Во время первой, итальянской, кампании Бонапарт уже показал, какую пользу может принести это удивительное сочетание строгости и душевной тонкости. Ведя переговоры с делегацией из Пьемонта, не решавшейся подписать условия перемирия, Бонапарт, протягивая перо, сказал: «Месье, надо подписать. На два часа назначено наступление. Мне случалось терять победу в сражениях, но никогда я не потерял ни часа из-за доверчивости или лени».
Так он получил с итальянских властей выкуп, достаточный для того, чтобы заплатить солдатам, которые много месяцев не получали жалованья. В ответ на приказы Директории захватить Австрию и установить там Республику, генерал Бонапарт лишь тянул время и даже пригрозил уйти в отставку. 25 сентября 1797 года он писал: «Граждане директора, прошу заменить меня и принять мою отставку.
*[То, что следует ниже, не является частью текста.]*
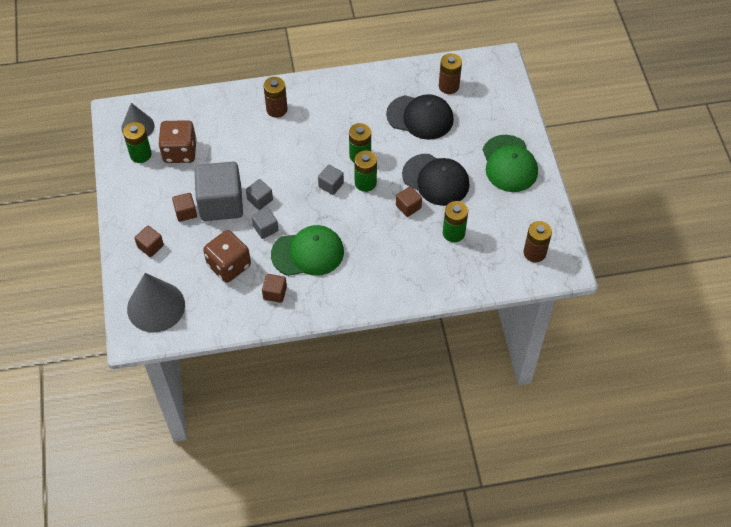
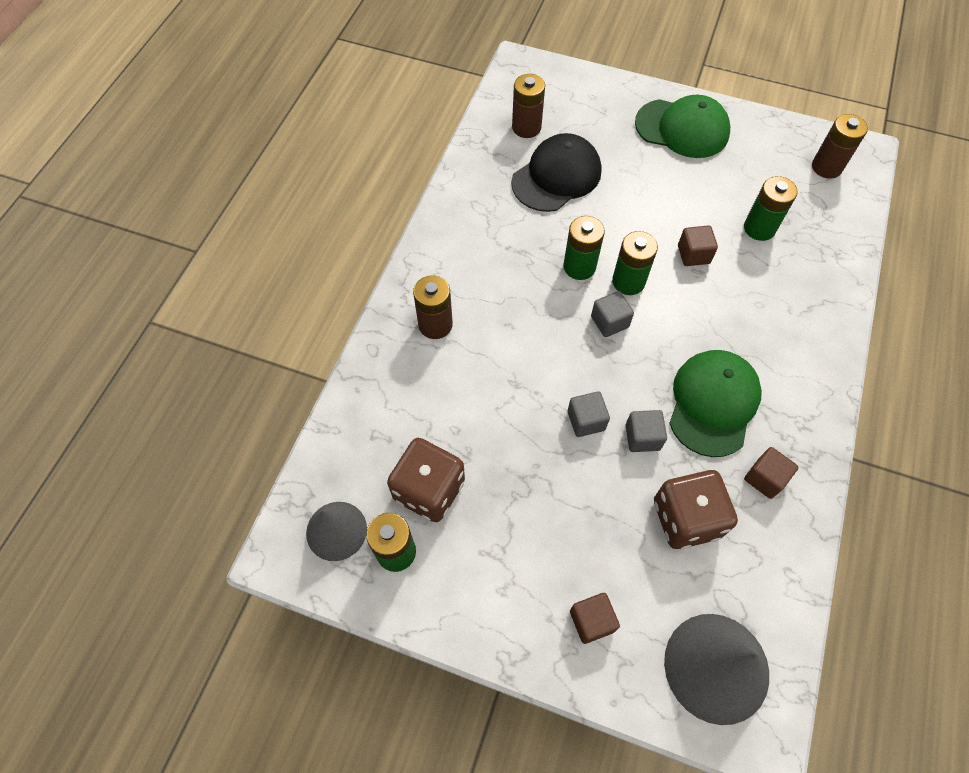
camera: 60 degrees left, 5 degrees up
(185, 212) = (552, 535): brown cube -> none
(221, 203) = (563, 476): grey cube -> none
(436, 180) = (666, 207): black cap -> none

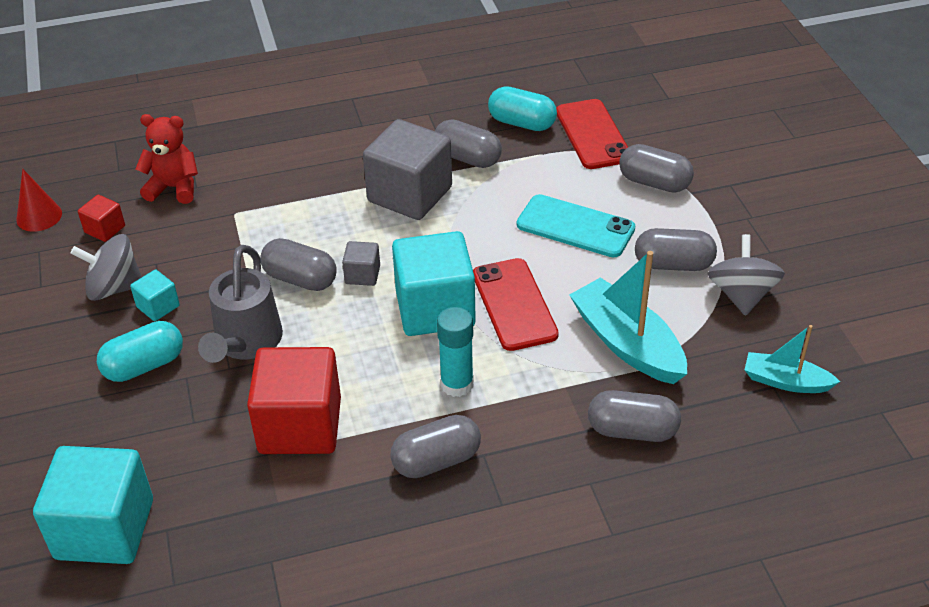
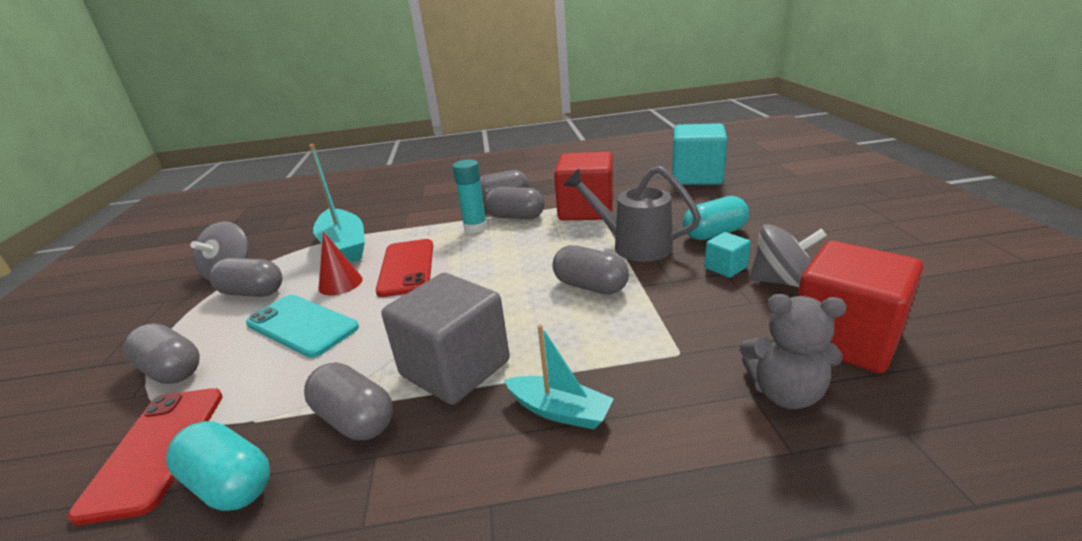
camera: 170 degrees left, 15 degrees down
(39, 216) = (961, 358): red cone -> red cone (340, 283)
(105, 229) = (845, 338): red cube -> red cube, size x2.18
(174, 188) = (785, 393): red teddy bear -> grey teddy bear
(246, 343) = (633, 245): grey watering can -> grey watering can turned 75 degrees counterclockwise
(362, 275) = (529, 289): grey cube -> none
(435, 309) = (472, 265): turquoise cube -> none
(632, 430) = (381, 212): grey capsule -> grey capsule (516, 217)
(785, 381) = (267, 231): turquoise boat -> turquoise boat (560, 411)

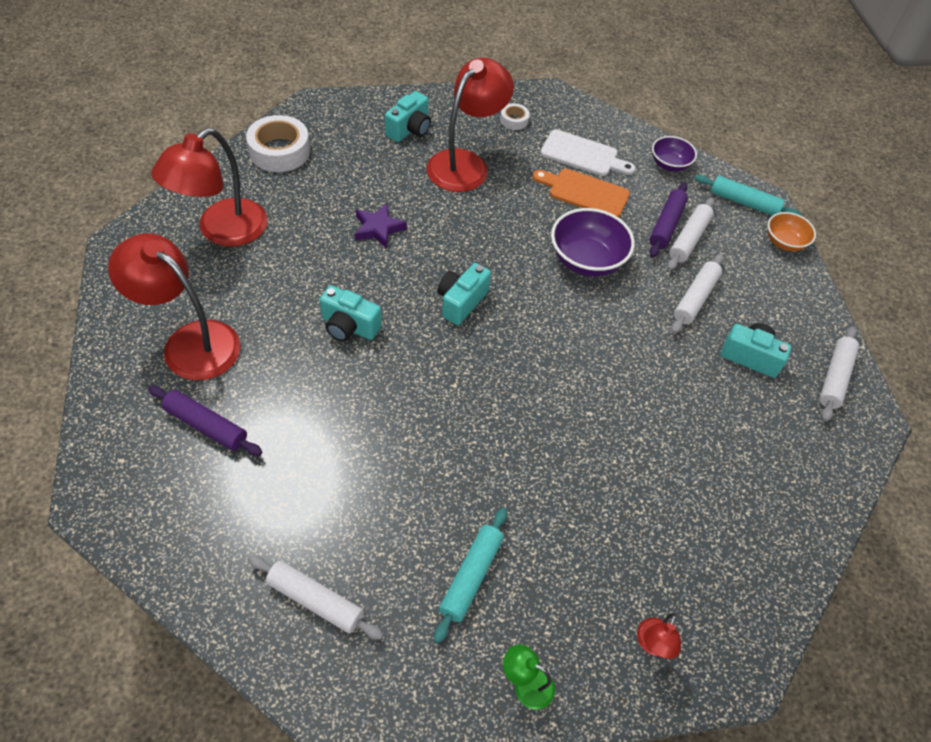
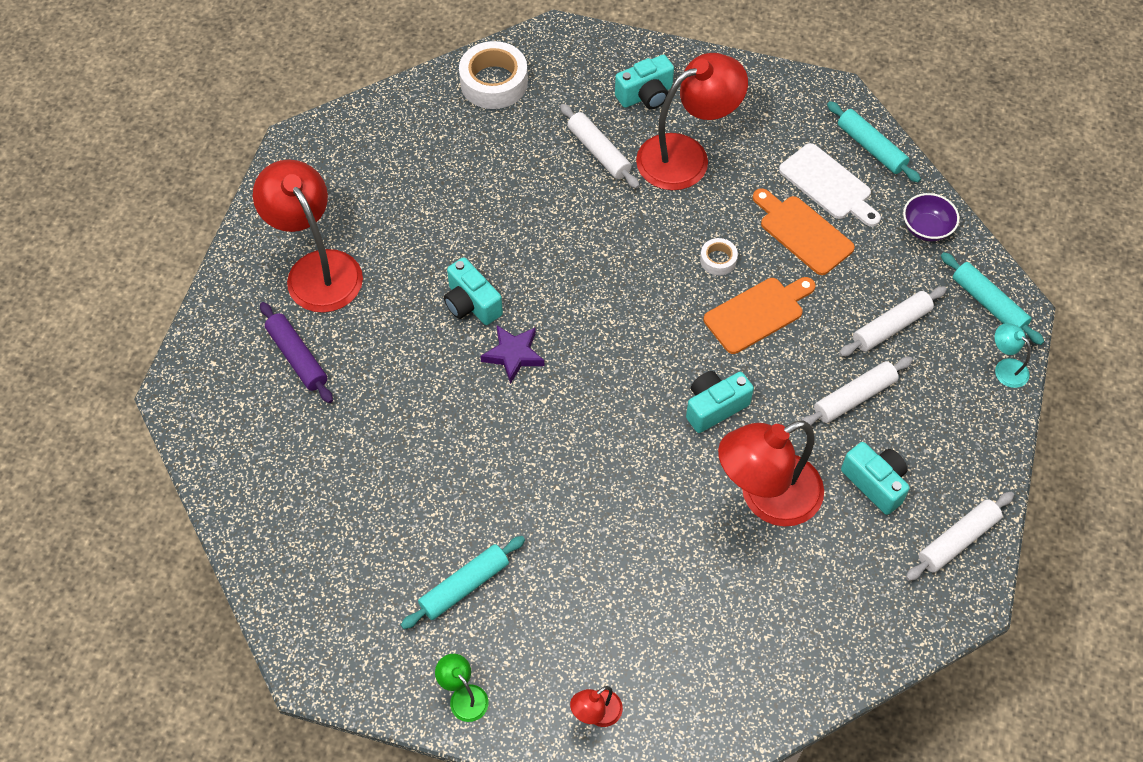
camera: 30 degrees right, 5 degrees up
(222, 231) = (396, 159): red lamp -> red lamp (766, 497)
(315, 600) = (320, 551): white rolling pin -> white rolling pin (598, 152)
(378, 228) = (552, 205): purple star -> purple star (513, 355)
(461, 302) = (596, 315): turquoise camera -> turquoise camera (714, 407)
(514, 120) = (771, 117): white tape -> white tape (718, 260)
(586, 260) = (757, 313): purple bowl -> orange cutting board
(597, 122) = (871, 147): none -> turquoise rolling pin
(666, 225) = (875, 301): purple rolling pin -> none
(784, 242) = (1006, 368): orange bowl -> turquoise lamp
Никакая сила на свете не может заставить меня оставаться на службе после того, как правительство проявило такую ужасную неблагодарность, которая обрушилась на меня как гром среди ясного неба». Опасаясь «навязать слишком тяжелые условия, так как выполнить их было бы невероятно трудно», Бонапарт стремился облегчить положение австрийцев, которые тяжело переживали недавнюю потерю большой части Северной Италии. Взамен этой утраты он предложил Австрии Венецианскую республику, отомстив таким образом венецианцам за их враждебность по отношению к нему самому. Кроме мира с Австрией, генерал Бонапарт основал Цизальпинскую республику[80], подписал мирные договоры с королевствами Сардинии, Генуи, Неаполя и странами Понтийского царства. Самые хвалебные отзывы о дипломатических способностях Наполеона принадлежат Талейрану, министру иностранных дел Директории: «Что за человек наш Бонапарт! Ему только 28 лет, а он уже стоит во главе всех славных дел: войн, мира, скромности и благородства».В дипломатических делах Наполеон часто отдавал главенствующую роль Талейрану. Надо сказать, что Наполеон всегда восхищался невозмутимым спокойствием своего министра: «Если бы кто-то дал увлеченному беседой Талейрану пинок под зад, то на его лице это никак бы не отразилось».
К его мнению присоединялся и граф де Шлаберндорф, который писал в 1804 году, что «надо быть хорошим физиономистом, чтобы под этой мрачной, отталкивающей внешностью, за этими вялыми движениями, в этих голубых, почти мертвых глазах, в которых нет ни искры жизни, одним словом — сквозь все отталкивающие черты этого типичного блондина угадать ловкого и хитрого дипломата, который дурачит всю Францию и всю Европу».